1. Field of the Invention:
This invention relates to zoom lenses suited for use in still cameras, cine cameras, video cameras or the like, and more particularly to zoom lenses having a large zoom ratio with a high relative aperture and a compact form.
2. Description of the Prior Art:
Conventionally, four lens components constituting a zoom lens system, or in the so-called 4-component zoom lens, are arranged as represented by a thin lens system of FIG. 1, so that when zooming, the 2nd component 2 counting from the object side is moved axially to change the image magnification, and the 3rd component 3 is simultaneously moved axially to compensate for the image shift, as is well known to those skilled in the art. As examples of this, mention may be made of those disclosed in Japanese Pat. Nos. Sho 39-6128 and 39-13841, and U.S. Pat. No. 2,847,907. These lens systems each comprise, as has been stated above, the 1st component 1 which remains stationary during zooming, followed by the 2nd component 2 having a strong negative refractive power and axially movable in a large range to effect variation of the image magnification, and the 3rd component 3 of positive or negative power axially movable to effect compensation for the shift of the image plane 5 resulting from the change of the image magnification followed by a positive or negative 4th component 4 by which an image of an object is formed.
With such zooming arrangement, when to increase the relative aperture of that zoom lens, the 1st component 1 is given a positive refractive power, for, as the light bundle is converged, the heights of incidence of light rays on the 2nd through 4th components from the optical axis are lowerd, to thereby facilitate correction of aberrations. In order for the 2nd component to accomplish the image magnification variation, it is effective to give the 2nd component a strong negative refractive power. The conventional zoom lens has the provision of the strong negative power in this or 2nd component and makes use of this component as the variator. It is, therefore, possible to reduce the total axial movement while preserving the large zoom ratio. On the other hand, however, concerning the accuracy to which the 2nd component is positioned, there is a drawback that the tolerance of the design parameters of the operating mechanism therefor becomes severe. A further increase in the refractive power for facilitating achievement of an advance in the compactness results in the need for a more stringent precision accuracy manufacturing technique.

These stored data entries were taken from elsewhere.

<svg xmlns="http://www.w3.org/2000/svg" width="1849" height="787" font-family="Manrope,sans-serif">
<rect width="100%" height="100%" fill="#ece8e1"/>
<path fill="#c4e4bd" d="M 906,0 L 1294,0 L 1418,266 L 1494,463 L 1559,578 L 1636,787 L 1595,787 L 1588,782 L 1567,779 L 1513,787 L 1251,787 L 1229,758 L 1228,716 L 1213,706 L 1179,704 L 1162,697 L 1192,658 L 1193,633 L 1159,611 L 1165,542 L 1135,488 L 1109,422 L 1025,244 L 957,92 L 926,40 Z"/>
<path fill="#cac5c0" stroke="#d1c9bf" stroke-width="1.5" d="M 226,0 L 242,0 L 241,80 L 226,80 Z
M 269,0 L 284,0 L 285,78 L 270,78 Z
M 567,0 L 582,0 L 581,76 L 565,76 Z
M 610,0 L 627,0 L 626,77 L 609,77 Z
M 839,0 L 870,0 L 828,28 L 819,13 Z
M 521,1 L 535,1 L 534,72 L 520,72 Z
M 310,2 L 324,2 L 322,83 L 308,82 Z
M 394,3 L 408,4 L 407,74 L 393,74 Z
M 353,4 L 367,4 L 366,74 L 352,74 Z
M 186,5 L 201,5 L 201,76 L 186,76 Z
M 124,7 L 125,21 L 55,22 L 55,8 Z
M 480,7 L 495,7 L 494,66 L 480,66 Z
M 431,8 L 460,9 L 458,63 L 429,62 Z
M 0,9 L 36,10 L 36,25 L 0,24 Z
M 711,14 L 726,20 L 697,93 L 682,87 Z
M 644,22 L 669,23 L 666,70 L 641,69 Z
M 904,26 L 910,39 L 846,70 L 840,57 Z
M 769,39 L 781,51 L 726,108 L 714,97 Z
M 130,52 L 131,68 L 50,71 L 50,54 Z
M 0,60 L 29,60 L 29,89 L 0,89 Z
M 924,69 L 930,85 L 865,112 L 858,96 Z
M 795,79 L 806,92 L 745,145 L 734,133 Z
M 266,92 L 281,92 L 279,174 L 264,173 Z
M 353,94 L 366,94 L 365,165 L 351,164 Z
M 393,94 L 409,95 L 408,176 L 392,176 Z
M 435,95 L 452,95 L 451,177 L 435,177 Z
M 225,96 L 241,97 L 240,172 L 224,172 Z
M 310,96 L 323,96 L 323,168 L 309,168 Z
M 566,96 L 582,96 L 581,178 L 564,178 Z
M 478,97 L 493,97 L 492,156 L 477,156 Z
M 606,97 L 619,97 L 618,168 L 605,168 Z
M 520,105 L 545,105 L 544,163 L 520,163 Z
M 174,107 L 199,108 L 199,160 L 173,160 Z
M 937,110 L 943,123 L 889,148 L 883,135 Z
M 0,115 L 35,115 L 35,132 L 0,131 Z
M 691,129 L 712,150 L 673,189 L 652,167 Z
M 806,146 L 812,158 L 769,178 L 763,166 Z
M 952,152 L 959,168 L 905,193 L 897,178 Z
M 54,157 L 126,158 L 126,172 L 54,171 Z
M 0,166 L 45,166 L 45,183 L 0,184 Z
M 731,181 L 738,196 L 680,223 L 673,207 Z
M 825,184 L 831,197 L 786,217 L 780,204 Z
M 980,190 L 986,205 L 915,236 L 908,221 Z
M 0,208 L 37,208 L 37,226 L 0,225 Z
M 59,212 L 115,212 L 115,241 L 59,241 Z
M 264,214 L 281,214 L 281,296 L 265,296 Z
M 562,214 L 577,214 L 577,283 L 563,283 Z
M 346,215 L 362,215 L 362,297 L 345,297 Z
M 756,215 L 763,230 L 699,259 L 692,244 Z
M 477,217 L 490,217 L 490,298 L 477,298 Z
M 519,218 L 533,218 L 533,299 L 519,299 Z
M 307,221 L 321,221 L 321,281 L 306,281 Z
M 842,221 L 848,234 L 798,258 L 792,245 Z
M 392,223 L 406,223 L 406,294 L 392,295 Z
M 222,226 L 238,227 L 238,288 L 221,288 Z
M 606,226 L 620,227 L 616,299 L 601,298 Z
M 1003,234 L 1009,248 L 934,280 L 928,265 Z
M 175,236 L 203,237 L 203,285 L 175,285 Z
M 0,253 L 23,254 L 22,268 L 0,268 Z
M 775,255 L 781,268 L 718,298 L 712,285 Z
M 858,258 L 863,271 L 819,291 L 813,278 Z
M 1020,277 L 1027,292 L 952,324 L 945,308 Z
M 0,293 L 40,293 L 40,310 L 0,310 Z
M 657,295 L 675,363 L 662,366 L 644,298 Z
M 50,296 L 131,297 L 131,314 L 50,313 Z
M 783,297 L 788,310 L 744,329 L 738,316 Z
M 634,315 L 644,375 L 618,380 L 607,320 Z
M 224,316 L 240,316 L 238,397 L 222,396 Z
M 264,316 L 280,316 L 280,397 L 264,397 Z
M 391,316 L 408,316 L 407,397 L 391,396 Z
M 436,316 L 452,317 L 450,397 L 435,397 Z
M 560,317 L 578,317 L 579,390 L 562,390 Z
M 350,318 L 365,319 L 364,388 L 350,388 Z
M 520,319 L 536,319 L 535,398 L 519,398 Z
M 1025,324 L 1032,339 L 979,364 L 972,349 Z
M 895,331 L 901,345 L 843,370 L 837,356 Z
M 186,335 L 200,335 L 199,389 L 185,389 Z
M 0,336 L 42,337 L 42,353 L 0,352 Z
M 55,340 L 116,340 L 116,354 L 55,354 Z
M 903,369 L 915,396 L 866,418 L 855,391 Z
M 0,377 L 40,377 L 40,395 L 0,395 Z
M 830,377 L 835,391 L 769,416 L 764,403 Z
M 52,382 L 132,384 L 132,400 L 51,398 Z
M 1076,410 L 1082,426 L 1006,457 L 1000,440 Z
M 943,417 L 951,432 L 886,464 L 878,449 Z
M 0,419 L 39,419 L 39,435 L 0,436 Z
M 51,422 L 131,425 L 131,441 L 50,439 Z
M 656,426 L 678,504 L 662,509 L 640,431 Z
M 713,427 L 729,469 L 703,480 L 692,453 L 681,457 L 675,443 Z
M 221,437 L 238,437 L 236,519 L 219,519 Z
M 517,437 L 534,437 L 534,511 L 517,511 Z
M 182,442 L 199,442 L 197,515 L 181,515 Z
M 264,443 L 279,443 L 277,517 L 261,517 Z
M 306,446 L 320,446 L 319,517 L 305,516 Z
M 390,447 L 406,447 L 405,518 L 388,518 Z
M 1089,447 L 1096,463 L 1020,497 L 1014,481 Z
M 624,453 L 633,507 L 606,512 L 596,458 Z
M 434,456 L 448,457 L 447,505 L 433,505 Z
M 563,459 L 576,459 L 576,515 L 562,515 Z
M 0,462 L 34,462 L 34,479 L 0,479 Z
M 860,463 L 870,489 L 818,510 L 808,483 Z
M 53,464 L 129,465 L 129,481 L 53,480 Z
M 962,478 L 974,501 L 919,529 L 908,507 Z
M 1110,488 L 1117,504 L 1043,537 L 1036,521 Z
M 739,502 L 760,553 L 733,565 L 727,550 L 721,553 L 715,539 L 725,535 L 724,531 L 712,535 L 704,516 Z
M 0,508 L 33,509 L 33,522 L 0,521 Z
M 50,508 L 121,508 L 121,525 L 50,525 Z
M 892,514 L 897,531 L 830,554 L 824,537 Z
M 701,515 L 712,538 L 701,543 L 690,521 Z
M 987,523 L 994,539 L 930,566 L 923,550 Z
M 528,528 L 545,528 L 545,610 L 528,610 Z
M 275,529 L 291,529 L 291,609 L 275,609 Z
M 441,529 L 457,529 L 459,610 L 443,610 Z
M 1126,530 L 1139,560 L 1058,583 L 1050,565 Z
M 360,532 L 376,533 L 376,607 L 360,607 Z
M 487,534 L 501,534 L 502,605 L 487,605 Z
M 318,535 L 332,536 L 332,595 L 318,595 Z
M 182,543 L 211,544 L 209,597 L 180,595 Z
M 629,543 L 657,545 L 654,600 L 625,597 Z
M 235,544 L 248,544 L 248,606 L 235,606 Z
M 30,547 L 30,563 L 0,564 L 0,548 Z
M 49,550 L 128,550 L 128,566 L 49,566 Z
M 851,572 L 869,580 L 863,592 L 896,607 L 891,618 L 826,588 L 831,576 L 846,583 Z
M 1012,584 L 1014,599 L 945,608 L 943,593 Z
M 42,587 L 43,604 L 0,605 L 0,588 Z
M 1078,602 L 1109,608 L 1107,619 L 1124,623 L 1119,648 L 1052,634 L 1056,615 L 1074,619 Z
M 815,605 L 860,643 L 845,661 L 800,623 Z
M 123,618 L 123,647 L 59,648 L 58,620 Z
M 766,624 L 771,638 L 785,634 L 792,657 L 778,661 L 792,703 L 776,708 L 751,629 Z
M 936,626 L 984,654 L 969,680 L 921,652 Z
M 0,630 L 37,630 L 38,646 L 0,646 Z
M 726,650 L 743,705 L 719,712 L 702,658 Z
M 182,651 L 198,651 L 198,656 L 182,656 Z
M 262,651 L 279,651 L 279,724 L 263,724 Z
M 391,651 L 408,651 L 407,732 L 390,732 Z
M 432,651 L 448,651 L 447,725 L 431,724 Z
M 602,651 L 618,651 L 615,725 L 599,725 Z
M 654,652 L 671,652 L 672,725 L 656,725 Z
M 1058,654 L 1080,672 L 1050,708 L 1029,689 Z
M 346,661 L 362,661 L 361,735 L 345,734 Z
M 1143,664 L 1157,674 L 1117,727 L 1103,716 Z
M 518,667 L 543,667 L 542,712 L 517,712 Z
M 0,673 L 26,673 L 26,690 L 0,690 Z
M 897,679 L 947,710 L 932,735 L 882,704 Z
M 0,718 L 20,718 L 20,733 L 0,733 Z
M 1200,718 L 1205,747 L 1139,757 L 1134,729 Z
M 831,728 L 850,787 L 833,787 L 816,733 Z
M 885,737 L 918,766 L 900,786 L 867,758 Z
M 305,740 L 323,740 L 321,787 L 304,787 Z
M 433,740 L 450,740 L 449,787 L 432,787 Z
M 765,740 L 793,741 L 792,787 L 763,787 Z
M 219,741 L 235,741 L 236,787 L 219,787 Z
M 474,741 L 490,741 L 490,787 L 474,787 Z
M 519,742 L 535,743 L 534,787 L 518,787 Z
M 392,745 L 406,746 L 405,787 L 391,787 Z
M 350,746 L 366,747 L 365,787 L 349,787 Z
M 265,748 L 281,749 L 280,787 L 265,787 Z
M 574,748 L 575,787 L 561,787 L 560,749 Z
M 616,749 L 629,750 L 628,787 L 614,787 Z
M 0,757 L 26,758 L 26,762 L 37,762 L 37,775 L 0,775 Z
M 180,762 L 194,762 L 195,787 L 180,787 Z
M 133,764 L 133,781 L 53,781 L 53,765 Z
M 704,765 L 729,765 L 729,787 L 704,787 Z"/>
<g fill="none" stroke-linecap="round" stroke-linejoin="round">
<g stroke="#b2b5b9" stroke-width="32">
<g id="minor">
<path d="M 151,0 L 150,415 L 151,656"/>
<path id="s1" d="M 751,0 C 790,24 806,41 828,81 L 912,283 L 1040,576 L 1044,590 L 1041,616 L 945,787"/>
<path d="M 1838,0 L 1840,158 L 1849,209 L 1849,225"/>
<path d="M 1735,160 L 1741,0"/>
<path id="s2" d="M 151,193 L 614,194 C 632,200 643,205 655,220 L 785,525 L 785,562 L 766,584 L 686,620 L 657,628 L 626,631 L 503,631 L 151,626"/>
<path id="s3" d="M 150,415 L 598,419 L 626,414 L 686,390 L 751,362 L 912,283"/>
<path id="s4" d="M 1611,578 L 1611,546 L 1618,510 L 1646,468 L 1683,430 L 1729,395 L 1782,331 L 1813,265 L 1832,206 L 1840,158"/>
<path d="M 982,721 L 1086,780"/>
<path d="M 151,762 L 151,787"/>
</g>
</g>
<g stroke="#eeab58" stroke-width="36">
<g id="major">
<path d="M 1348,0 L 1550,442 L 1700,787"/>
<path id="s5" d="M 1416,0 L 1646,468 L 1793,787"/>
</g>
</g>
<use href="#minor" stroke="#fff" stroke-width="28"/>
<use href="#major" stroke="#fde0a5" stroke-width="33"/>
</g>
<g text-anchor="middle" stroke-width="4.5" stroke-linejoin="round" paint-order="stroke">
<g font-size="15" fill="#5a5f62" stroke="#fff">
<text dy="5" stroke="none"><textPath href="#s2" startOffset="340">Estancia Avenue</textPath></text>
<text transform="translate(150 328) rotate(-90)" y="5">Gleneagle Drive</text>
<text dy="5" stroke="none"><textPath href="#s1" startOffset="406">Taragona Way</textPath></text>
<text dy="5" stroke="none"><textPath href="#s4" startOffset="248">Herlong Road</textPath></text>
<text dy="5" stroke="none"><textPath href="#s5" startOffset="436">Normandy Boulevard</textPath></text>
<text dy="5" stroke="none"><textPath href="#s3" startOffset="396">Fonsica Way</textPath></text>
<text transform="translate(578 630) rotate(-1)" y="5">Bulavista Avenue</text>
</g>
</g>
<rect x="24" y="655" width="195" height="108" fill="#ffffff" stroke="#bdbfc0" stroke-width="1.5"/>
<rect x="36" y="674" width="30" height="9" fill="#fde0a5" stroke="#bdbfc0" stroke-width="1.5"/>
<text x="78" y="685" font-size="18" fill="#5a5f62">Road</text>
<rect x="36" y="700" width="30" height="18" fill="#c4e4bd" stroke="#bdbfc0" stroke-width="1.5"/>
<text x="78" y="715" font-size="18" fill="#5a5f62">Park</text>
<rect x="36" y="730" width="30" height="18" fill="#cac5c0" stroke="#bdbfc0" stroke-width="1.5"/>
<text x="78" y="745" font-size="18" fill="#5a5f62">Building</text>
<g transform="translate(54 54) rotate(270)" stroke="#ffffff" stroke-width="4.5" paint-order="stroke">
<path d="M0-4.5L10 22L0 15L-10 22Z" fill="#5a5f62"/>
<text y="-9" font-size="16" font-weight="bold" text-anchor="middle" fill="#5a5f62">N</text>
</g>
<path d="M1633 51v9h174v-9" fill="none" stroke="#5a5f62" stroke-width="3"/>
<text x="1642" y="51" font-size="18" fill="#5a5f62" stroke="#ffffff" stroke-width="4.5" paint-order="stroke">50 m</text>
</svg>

In Japanese Laid-Open Patent Application No. Sho 57-5012, this or 2nd component is shown as remaining stationary during zooming. However, this patent with the specific example of the stationary 2nd component reveals that when zooming from the wide angle to the telephoto position, the image magnification of the 2nd component varies in a range of from -0.468 to -0.782, or from -0.351 to -0.556. This implies that the 2nd component is used in providing a relatively low image magnification. Therefore, the magnificating changing efficiency was poor, giving a low zoom ratio, and the bulk and size of the lens system was not sufficiently reduced.
Also, in Japanese Patent Application No. Sho 39-6128, the 3rd component is made fixed, but the 4th component is made movable axially to effect image shift compensation, and the 5th component is given the image forming function
Since these conventional examples have the zooming provision in the components of strong refractive powers, for a given range is obtained, a lesser total movement suffices, being advantageous at a minimization of the bulk and size. However, the operating mechanism for the very powerful components must be manufactured within a severe precision accuracy. In addition to this disadvantage, when the refractive power of the component is further increased for the purpose of minimizing the bulk and size, a severer accuracy is required. This is valid even in the zoom lenses having an increased number of zoom components, for example, that disclosed in Japanese Laid-Open Patent Application No. Sho 50-149360.
It is further known to provide a zoom lens in which while the 2nd component is moved axially to effect variation of the image magnification, the 1st and 3rd components are moved axially as a unit to effect image shift compensation. As this type zoom lens mention may be made of those disclosed in Japanese Pat. Nos. Sho 41-13667, 44-14877 and 45-8840 wherein, as has been stated above, the 2nd component axially moving has the image magnification varying function which is heightened by the 1st component when made to axially move in differential relation to the 2nd component, and wherein the 1st and 3rd components are made to move axially as a unit in a non-linear path to maintain the constant position of the image plane, and the following or 4th component of positive or negative power forms an image of an object at the plane.
In such conventional zoom lenses, the 2nd component should have the strong refractive power when the large magnification varying effect can be obtained by a lesser total movement thereof. However, there is a problem that the precision accuracies of control members such as a cam for the 2nd component against the backrush, decentering and the like have to be rigorously restricted. In particular, for an advance in the compactness is achieved, an increase in the refractive power calls for a more rigorous requirement for the precision accuracy of the cam.